Rejections are part of being an artist.
I know I have mentioned this before, but today I got another one
and it seems to be a year of just being rejected.
Everything I have applied for, to date, has been rejected.
I know it is not " a reflection on my work" but instead
" There were so many beautiful, accomplished and uniquely creative photographs. Unfortunately your work was not chosen for the exhibition, but it was a pleasure to view your work, your accomplishments as a photographer and your dedication to the process of being an artist."
blah blah blah
I didn't use the word hope for almost a year. I didn't type it, write or say it.
It was a sacred word for so long when we were trying to become parents. I was afraid to use the word casually, or on a whim...like saying the name of a demon or stepping on a crack in the cement.
As I have started this process of stepping back from my lost dream, I have started to use it again as an empowering word again. I am not afraid to hope for things,
I am just a bit cautiously optimistic in the 8 year wake of IF pain.
My art has given me a platform to try and use it again...
Every check I write to a gallery to view my work for consideration,
every hour of research I do on the juror,
every image I review for compatibility for the shows theme or concept;
I pin hope on that last stroke of the key when submitting.
I know that I have tossed caution/fate into the wind.
Art is subjective and curators/judges often have a vision of the show
before even seeing any of the work.
I try to forget about the submission until the week they are due to announce the results.
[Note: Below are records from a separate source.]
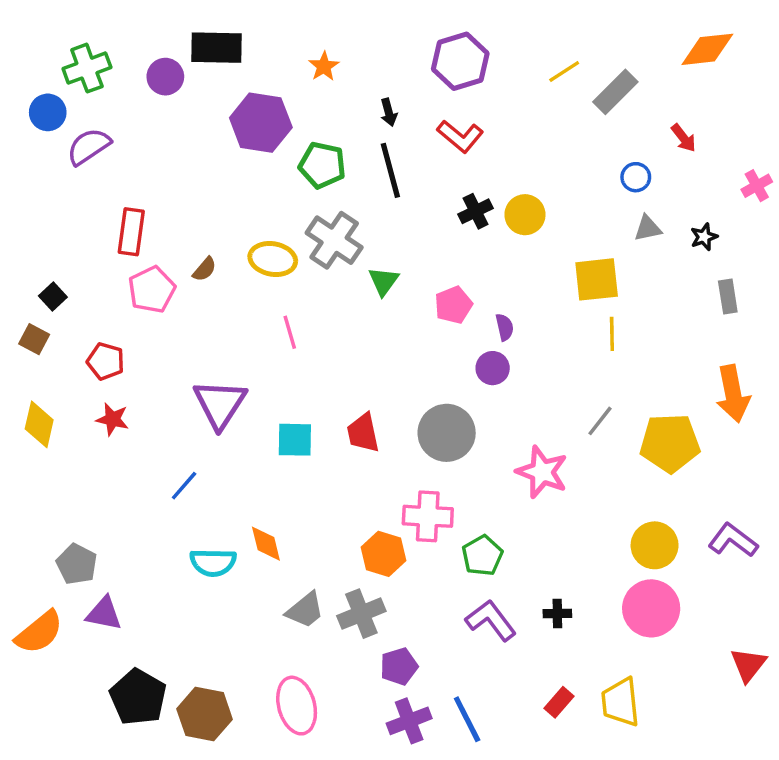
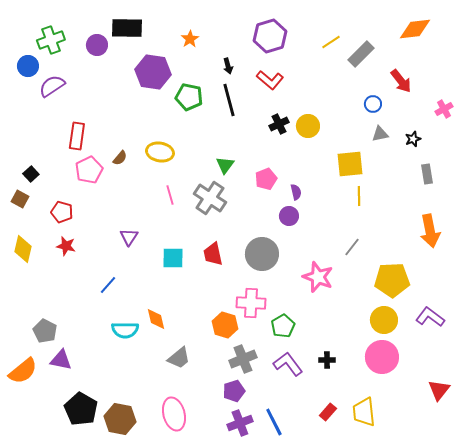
red arrow: (684, 138) -> (401, 81), size x1.4
gray cross: (334, 240) -> (210, 198), moved
purple triangle: (220, 404) -> (129, 237), size x0.6
yellow pentagon: (670, 443) -> (392, 280), moved
gray cross: (361, 614) -> (243, 359), moved

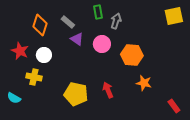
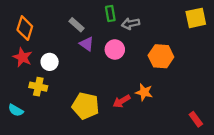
gray arrow: (116, 21) -> (131, 24), turned -119
orange diamond: (40, 25) -> (25, 28), moved
orange hexagon: (132, 55) -> (161, 56), moved
orange star: (144, 83) -> (144, 92), moved
red arrow: (108, 90) -> (122, 101), turned -98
Even after all these years and all the rejections
It still feels like a kick in the heart when the generic letter arrives
I get sad
I get mad
I get unsure of my self and my work
I wonder if I am on the right path, the right road or
in the right state of mind.
Somehow, I seem to always pull myself up by my bootstraps
and write another check for chance,
I just keep working towards/for my dream of supporting The Barren and making him a kept man,
and having someone love my work as much as I think it is worth being loved.